(Collected data)
# # #
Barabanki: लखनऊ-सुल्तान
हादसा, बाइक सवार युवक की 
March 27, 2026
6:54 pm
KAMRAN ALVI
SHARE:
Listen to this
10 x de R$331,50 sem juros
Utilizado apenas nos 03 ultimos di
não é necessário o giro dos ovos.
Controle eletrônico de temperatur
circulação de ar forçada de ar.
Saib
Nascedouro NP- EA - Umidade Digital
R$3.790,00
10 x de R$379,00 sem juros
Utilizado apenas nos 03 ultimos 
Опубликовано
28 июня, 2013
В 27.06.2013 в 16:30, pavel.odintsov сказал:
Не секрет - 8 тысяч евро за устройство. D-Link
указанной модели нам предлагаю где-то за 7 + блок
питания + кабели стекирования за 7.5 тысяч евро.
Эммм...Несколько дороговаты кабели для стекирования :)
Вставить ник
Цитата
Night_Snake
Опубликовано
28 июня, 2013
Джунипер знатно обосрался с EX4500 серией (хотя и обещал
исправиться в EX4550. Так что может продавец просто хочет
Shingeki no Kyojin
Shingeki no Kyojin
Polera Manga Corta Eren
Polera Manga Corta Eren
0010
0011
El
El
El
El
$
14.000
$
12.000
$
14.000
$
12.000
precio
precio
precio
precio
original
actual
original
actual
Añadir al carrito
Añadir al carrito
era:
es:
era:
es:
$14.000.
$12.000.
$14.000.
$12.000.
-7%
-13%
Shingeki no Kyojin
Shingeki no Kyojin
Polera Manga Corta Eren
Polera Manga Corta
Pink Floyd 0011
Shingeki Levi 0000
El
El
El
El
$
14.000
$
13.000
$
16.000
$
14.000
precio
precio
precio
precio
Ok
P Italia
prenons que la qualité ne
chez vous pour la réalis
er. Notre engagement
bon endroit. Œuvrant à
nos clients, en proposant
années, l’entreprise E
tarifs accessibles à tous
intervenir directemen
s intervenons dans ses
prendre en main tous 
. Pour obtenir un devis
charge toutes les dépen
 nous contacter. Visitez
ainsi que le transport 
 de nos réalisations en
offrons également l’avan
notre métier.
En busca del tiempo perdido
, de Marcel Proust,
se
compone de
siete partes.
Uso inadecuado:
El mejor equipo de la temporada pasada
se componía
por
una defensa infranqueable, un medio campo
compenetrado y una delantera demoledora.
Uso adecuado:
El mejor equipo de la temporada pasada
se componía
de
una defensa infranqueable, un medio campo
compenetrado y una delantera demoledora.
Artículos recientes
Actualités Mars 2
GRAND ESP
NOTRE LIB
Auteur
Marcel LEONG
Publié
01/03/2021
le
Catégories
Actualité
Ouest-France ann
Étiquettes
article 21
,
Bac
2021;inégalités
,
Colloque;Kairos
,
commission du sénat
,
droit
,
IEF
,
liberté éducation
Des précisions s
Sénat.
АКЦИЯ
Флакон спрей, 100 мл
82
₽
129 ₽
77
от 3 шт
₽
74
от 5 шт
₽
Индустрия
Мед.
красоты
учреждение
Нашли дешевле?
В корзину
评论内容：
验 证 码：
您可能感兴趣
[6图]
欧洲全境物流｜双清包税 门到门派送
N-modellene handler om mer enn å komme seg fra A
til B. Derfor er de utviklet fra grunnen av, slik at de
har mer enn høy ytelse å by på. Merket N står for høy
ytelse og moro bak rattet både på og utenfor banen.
# # #
**WRITTEN TASK:** Filter the items above down to the lines that contain the word "кабели". Letter case counts, so a line only matches if the capitalization is the same.

**RESULT FOR THIS EXERCISE:**
питания + кабели стекирования за 7.5 тысяч евро.
Эммм...Несколько дороговаты кабели для стекирования :)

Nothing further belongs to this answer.